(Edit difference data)
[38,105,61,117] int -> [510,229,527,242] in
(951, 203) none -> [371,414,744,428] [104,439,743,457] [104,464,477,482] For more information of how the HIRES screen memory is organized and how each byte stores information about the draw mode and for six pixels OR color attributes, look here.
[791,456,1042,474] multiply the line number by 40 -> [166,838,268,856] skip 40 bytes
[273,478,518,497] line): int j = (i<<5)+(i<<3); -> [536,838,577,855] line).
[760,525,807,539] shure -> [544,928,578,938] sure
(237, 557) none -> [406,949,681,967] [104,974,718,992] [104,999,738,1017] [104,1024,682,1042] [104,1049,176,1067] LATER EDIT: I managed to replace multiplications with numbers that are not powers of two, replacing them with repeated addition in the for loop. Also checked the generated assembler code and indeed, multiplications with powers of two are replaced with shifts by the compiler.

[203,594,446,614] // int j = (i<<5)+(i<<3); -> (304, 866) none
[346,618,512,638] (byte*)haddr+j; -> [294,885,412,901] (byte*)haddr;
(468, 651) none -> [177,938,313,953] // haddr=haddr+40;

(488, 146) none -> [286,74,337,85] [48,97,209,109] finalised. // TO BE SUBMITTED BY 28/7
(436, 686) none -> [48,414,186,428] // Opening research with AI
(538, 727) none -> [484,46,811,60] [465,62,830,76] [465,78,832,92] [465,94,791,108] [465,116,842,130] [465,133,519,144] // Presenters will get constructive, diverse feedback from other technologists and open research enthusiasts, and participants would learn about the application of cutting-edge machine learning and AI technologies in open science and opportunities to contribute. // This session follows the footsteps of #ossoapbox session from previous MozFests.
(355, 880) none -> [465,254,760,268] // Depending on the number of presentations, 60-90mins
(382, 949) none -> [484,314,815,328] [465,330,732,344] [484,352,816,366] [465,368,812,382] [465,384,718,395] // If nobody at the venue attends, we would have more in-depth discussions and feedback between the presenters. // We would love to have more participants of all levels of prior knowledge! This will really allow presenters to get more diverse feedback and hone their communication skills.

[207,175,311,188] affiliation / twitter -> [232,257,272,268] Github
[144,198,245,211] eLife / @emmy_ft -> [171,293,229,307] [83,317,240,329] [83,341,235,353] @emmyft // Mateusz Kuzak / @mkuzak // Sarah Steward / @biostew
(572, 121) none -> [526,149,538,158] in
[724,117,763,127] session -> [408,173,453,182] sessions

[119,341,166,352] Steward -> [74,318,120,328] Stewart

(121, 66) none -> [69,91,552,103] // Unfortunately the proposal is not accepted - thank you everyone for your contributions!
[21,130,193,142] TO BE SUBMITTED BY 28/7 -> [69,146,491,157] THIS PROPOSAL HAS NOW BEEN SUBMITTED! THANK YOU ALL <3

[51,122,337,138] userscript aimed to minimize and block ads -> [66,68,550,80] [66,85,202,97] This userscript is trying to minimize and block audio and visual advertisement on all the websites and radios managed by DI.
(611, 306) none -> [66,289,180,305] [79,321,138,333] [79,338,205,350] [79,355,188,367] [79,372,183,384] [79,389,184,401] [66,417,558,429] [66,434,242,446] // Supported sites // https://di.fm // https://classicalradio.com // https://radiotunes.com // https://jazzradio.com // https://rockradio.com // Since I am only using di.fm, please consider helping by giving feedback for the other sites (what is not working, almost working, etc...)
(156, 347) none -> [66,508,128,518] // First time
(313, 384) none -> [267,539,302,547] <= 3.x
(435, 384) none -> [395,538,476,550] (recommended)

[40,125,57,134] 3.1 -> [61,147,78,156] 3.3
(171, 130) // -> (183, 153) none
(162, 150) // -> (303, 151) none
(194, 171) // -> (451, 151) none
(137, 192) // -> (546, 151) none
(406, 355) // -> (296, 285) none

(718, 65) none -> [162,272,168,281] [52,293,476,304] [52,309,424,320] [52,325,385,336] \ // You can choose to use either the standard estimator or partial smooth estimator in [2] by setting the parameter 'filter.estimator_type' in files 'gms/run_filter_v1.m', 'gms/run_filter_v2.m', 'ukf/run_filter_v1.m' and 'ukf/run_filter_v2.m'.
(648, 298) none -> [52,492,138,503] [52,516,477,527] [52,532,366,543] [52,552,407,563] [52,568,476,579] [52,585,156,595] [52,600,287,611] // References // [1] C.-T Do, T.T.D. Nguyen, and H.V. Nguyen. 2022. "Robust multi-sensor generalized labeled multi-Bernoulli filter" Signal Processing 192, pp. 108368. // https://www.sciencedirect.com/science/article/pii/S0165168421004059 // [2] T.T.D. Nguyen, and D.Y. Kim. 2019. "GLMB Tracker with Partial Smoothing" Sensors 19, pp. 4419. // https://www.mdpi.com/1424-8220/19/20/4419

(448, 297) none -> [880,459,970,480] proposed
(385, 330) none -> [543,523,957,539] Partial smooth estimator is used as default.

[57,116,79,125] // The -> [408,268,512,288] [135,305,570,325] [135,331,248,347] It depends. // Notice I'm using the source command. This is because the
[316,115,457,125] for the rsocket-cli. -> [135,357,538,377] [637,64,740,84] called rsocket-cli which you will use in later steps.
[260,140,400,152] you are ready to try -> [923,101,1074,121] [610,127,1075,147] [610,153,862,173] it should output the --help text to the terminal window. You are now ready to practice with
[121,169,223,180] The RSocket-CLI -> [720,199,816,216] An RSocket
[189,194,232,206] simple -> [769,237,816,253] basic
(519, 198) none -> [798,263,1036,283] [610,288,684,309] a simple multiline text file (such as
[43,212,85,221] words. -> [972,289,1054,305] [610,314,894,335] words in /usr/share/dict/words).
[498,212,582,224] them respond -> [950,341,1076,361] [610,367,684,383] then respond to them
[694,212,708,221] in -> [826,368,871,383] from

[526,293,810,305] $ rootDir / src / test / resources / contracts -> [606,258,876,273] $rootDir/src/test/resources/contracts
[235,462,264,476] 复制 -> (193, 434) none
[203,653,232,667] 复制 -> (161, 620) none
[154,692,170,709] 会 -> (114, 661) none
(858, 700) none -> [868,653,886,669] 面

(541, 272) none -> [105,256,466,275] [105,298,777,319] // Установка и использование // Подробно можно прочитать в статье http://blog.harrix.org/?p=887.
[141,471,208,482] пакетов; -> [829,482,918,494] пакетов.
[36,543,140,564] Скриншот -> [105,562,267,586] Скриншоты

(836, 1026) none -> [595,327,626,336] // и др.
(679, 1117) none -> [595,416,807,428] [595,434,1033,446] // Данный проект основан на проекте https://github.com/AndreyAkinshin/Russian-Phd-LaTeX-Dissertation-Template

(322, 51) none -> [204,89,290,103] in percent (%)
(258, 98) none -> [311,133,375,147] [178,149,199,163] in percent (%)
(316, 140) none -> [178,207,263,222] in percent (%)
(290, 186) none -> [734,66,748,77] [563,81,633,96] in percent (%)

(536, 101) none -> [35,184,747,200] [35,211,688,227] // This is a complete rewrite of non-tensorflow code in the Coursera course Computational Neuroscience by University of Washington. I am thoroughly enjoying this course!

## ABOUT THIS EXERCISE
The full set of entries should appear again, unchanged, line by line.

## ANSWER
[38,105,61,117] int -> [510,229,527,242] in
(951, 203) none -> [371,414,744,428] [104,439,743,457] [104,464,477,482] For more information of how the HIRES screen memory is organized and how each byte stores information about the draw mode and for six pixels OR color attributes, look here.
[791,456,1042,474] multiply the line number by 40 -> [166,838,268,856] skip 40 bytes
[273,478,518,497] line): int j = (i<<5)+(i<<3); -> [536,838,577,855] line).
[760,525,807,539] shure -> [544,928,578,938] sure
(237, 557) none -> [406,949,681,967] [104,974,718,992] [104,999,738,1017] [104,1024,682,1042] [104,1049,176,1067] LATER EDIT: I managed to replace multiplications with numbers that are not powers of two, replacing them with repeated addition in the for loop. Also checked the generated assembler code and indeed, multiplications with powers of two are replaced with shifts by the compiler.

[203,594,446,614] // int j = (i<<5)+(i<<3); -> (304, 866) none
[346,618,512,638] (byte*)haddr+j; -> [294,885,412,901] (byte*)haddr;
(468, 651) none -> [177,938,313,953] // haddr=haddr+40;

(488, 146) none -> [286,74,337,85] [48,97,209,109] finalised. // TO BE SUBMITTED BY 28/7
(436, 686) none -> [48,414,186,428] // Opening research with AI
(538, 727) none -> [484,46,811,60] [465,62,830,76] [465,78,832,92] [465,94,791,108] [465,116,842,130] [465,133,519,144] // Presenters will get constructive, diverse feedback from other technologists and open research enthusiasts, and participants would learn about the application of cutting-edge machine learning and AI technologies in open science and opportunities to contribute. // This session follows the footsteps of #ossoapbox session from previous MozFests.
(355, 880) none -> [465,254,760,268] // Depending on the number of presentations, 60-90mins
(382, 949) none -> [484,314,815,328] [465,330,732,344] [484,352,816,366] [465,368,812,382] [465,384,718,395] // If nobody at the venue attends, we would have more in-depth discussions and feedback between the presenters. // We would love to have more participants of all levels of prior knowledge! This will really allow presenters to get more diverse feedback and hone their communication skills.

[207,175,311,188] affiliation / twitter -> [232,257,272,268] Github
[144,198,245,211] eLife / @emmy_ft -> [171,293,229,307] [83,317,240,329] [83,341,235,353] @emmyft // Mateusz Kuzak / @mkuzak // Sarah Steward / @biostew
(572, 121) none -> [526,149,538,158] in
[724,117,763,127] session -> [408,173,453,182] sessions

[119,341,166,352] Steward -> [74,318,120,328] Stewart

(121, 66) none -> [69,91,552,103] // Unfortunately the proposal is not accepted - thank you everyone for your contributions!
[21,130,193,142] TO BE SUBMITTED BY 28/7 -> [69,146,491,157] THIS PROPOSAL HAS NOW BEEN SUBMITTED! THANK YOU ALL <3

[51,122,337,138] userscript aimed to minimize and block ads -> [66,68,550,80] [66,85,202,97] This userscript is trying to minimize and block audio and visual advertisement on all the websites and radios managed by DI.
(611, 306) none -> [66,289,180,305] [79,321,138,333] [79,338,205,350] [79,355,188,367] [79,372,183,384] [79,389,184,401] [66,417,558,429] [66,434,242,446] // Supported sites // https://di.fm // https://classicalradio.com // https://radiotunes.com // https://jazzradio.com // https://rockradio.com // Since I am only using di.fm, please consider helping by giving feedback for the other sites (what is not working, almost working, etc...)
(156, 347) none -> [66,508,128,518] // First time
(313, 384) none -> [267,539,302,547] <= 3.x
(435, 384) none -> [395,538,476,550] (recommended)

[40,125,57,134] 3.1 -> [61,147,78,156] 3.3
(171, 130) // -> (183, 153) none
(162, 150) // -> (303, 151) none
(194, 171) // -> (451, 151) none
(137, 192) // -> (546, 151) none
(406, 355) // -> (296, 285) none

(718, 65) none -> [162,272,168,281] [52,293,476,304] [52,309,424,320] [52,325,385,336] \ // You can choose to use either the standard estimator or partial smooth estimator in [2] by setting the parameter 'filter.estimator_type' in files 'gms/run_filter_v1.m', 'gms/run_filter_v2.m', 'ukf/run_filter_v1.m' and 'ukf/run_filter_v2.m'.
(648, 298) none -> [52,492,138,503] [52,516,477,527] [52,532,366,543] [52,552,407,563] [52,568,476,579] [52,585,156,595] [52,600,287,611] // References // [1] C.-T Do, T.T.D. Nguyen, and H.V. Nguyen. 2022. "Robust multi-sensor generalized labeled multi-Bernoulli filter" Signal Processing 192, pp. 108368. // https://www.sciencedirect.com/science/article/pii/S0165168421004059 // [2] T.T.D. Nguyen, and D.Y. Kim. 2019. "GLMB Tracker with Partial Smoothing" Sensors 19, pp. 4419. // https://www.mdpi.com/1424-8220/19/20/4419

(448, 297) none -> [880,459,970,480] proposed
(385, 330) none -> [543,523,957,539] Partial smooth estimator is used as default.

[57,116,79,125] // The -> [408,268,512,288] [135,305,570,325] [135,331,248,347] It depends. // Notice I'm using the source command. This is because the
[316,115,457,125] for the rsocket-cli. -> [135,357,538,377] [637,64,740,84] called rsocket-cli which you will use in later steps.
[260,140,400,152] you are ready to try -> [923,101,1074,121] [610,127,1075,147] [610,153,862,173] it should output the --help text to the terminal window. You are now ready to practice with
[121,169,223,180] The RSocket-CLI -> [720,199,816,216] An RSocket
[189,194,232,206] simple -> [769,237,816,253] basic
(519, 198) none -> [798,263,1036,283] [610,288,684,309] a simple multiline text file (such as
[43,212,85,221] words. -> [972,289,1054,305] [610,314,894,335] words in /usr/share/dict/words).
[498,212,582,224] them respond -> [950,341,1076,361] [610,367,684,383] then respond to them
[694,212,708,221] in -> [826,368,871,383] from

[526,293,810,305] $ rootDir / src / test / resources / contracts -> [606,258,876,273] $rootDir/src/test/resources/contracts
[235,462,264,476] 复制 -> (193, 434) none
[203,653,232,667] 复制 -> (161, 620) none
[154,692,170,709] 会 -> (114, 661) none
(858, 700) none -> [868,653,886,669] 面

(541, 272) none -> [105,256,466,275] [105,298,777,319] // Установка и использование // Подробно можно прочитать в статье http://blog.harrix.org/?p=887.
[141,471,208,482] пакетов; -> [829,482,918,494] пакетов.
[36,543,140,564] Скриншот -> [105,562,267,586] Скриншоты

(836, 1026) none -> [595,327,626,336] // и др.
(679, 1117) none -> [595,416,807,428] [595,434,1033,446] // Данный проект основан на проекте https://github.com/AndreyAkinshin/Russian-Phd-LaTeX-Dissertation-Template

(322, 51) none -> [204,89,290,103] in percent (%)
(258, 98) none -> [311,133,375,147] [178,149,199,163] in percent (%)
(316, 140) none -> [178,207,263,222] in percent (%)
(290, 186) none -> [734,66,748,77] [563,81,633,96] in percent (%)

(536, 101) none -> [35,184,747,200] [35,211,688,227] // This is a complete rewrite of non-tensorflow code in the Coursera course Computational Neuroscience by University of Washington. I am thoroughly enjoying this course!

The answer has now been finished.